Ugandan football coach (1940-2011)

David Otti (1940 – 3 March 2011) was one of Uganda's most respected coaches and one of the most decorated persons in Ugandan football.

==Early life==
Otti was born in Gulu, northern Uganda.

==Career==
Otti's leg was amputated last May following a near four-year battle against diabetes. During his time, he coached all the top three Ugandan clubs - Express, KCC and SC Villa.

He spread his wings across the region to work at Kenyan sides Volcano United and Gor Mahia (1981–83), Somalia's Mogadishu Municipal Council (1987–1990) and Rwanda's outfit APR (1995–96) plus serving as National Council of Sports (NCS) general secretary.

It is at Express FC where Otti is revered most, having brought the club their first league title in almost two decades back in 1993. He also won three Ugandan Cup titles there.

Otti is best remembered as one of the most successful coaches in Ugandan football and led all giant clubs in Ugandan Football that include Express, SC Villa and KCC FC to multiple titles, and was successful both with attacking and defensive tactics.

Otti played as a defender. His career began in the 1960s, playing for Bitumastic and the Uganda national team, including the 1968 African Cup of Nations. He began his coaching career in 1973.

He also coached the Uganda Cranes, Uganda's national team which qualified for the Africa Cup of Nations in Cairo (1974) and Ethiopia (1976).

He also briefly had short coaching spells in Somalia and Rwanda.

==Personal life==
David Otti was married to Faith, and had five children, Richard Otti, Juddy Akello Olunga, Leonard Odong, David Ochan, and Jackie Otti.

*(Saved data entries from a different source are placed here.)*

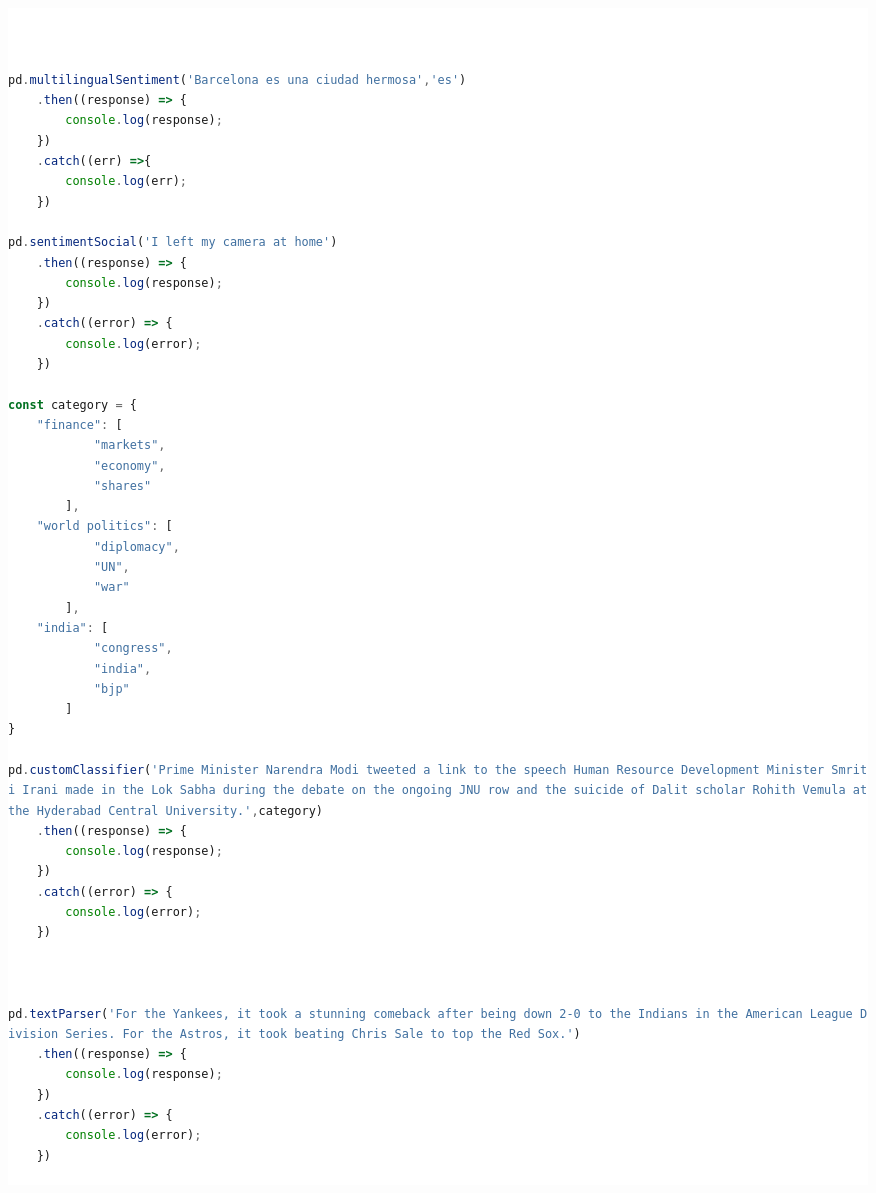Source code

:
 ```javascript



pd.multilingualSentiment('Barcelona es una ciudad hermosa','es')
	.then((response) => {
		console.log(response);
	})
	.catch((err) =>{
		console.log(err);
	})

pd.sentimentSocial('I left my camera at home')
	.then((response) => {
		console.log(response);
	})
	.catch((error) => {
		console.log(error);
	})

const category = {
	"finance": [ 
			"markets", 
			"economy", 
			"shares" 
		], 
	"world politics": [ 
			"diplomacy", 
			"UN", 
			"war" 
		], 
	"india": [ 
			"congress", 
			"india", 
			"bjp" 
		] 
}

pd.customClassifier('Prime Minister Narendra Modi tweeted a link to the speech Human Resource Development Minister Smriti Irani made in the Lok Sabha during the debate on the ongoing JNU row and the suicide of Dalit scholar Rohith Vemula at the Hyderabad Central University.',category)
	.then((response) => {
		console.log(response);
	})
	.catch((error) => {
		console.log(error);
	})



pd.textParser('For the Yankees, it took a stunning comeback after being down 2-0 to the Indians in the American League Division Series. For the Astros, it took beating Chris Sale to top the Red Sox.')
	.then((response) => {
		console.log(response);
	})
	.catch((error) => {
		console.log(error);
	})



```
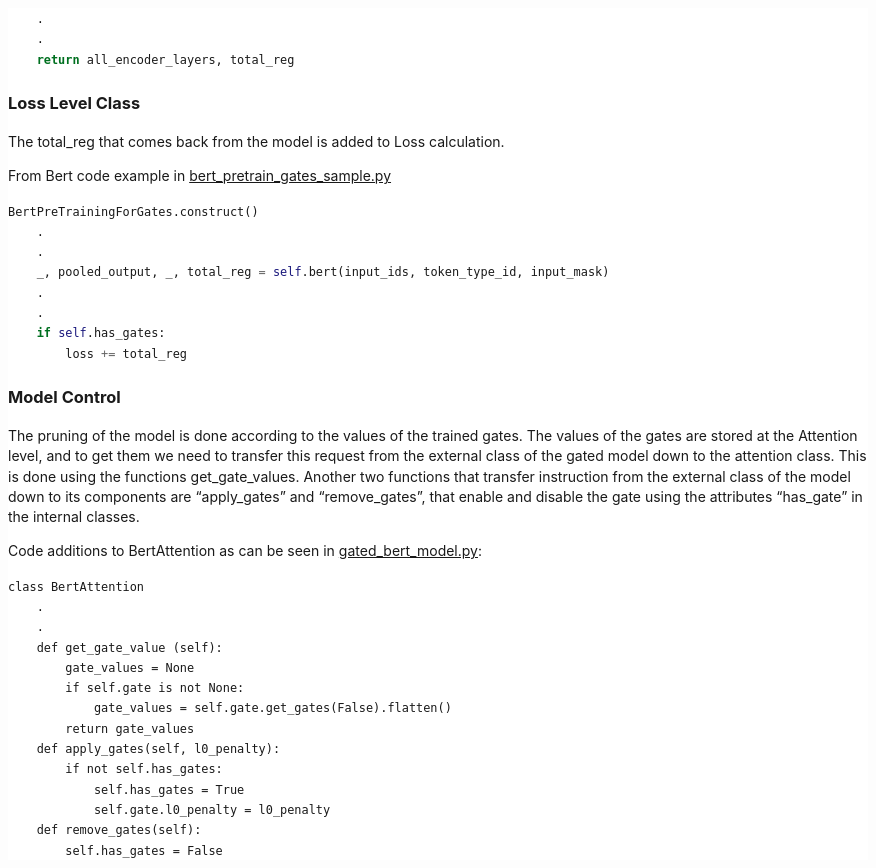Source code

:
 ```python
    .
    .
    return all_encoder_layers, total_reg
```

### Loss Level Class

The total_reg that comes back from the model is added to Loss calculation.

From Bert code example in [bert_pretrain_gates_sample.py](https://gitee.com/mindspore/golden-stick/blob/master/mindspore_gs/pruner/heads/lrp/bert/samples/bert_pretrain_gates_sample.py)

```python
BertPreTrainingForGates.construct()
    .
    .
    _, pooled_output, _, total_reg = self.bert(input_ids, token_type_id, input_mask)
    .
    .
    if self.has_gates:
        loss += total_reg
```

### Model Control

The pruning of the model is done according to the values of the trained gates. The values of the gates are stored at the Attention level, and to get them we need to transfer this request from the external class of the gated model down to the attention class. This is done using the functions get_gate_values.
Another two functions that transfer instruction from the external class of the model down to its components are “apply_gates” and “remove_gates”, that enable and disable the gate using the attributes “has_gate” in the internal classes.

Code additions to BertAttention as can be seen in [gated_bert_model.py](https://gitee.com/mindspore/golden-stick/blob/master/mindspore_gs/pruner/heads/lrp/bert/archs/gated_bert_model.py):

```text
class BertAttention
    .
    .
    def get_gate_value (self):
        gate_values = None
        if self.gate is not None:
            gate_values = self.gate.get_gates(False).flatten()
        return gate_values
    def apply_gates(self, l0_penalty):
        if not self.has_gates:
            self.has_gates = True
            self.gate.l0_penalty = l0_penalty
    def remove_gates(self):
        self.has_gates = False
```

Otti died at the age of 71 on 3 March 2011 at Case MedCare Hospital in Kampala. Preliminary medical reports showed he succumbed to pulmonary embolism before his body was transferred to Mulago National Referral Hospital for a conclusive post-mortem. This was still on-going by press time. He was also battling with diabetes while he was coach of Express FC, a Ugandan football club. He was buried in Pece.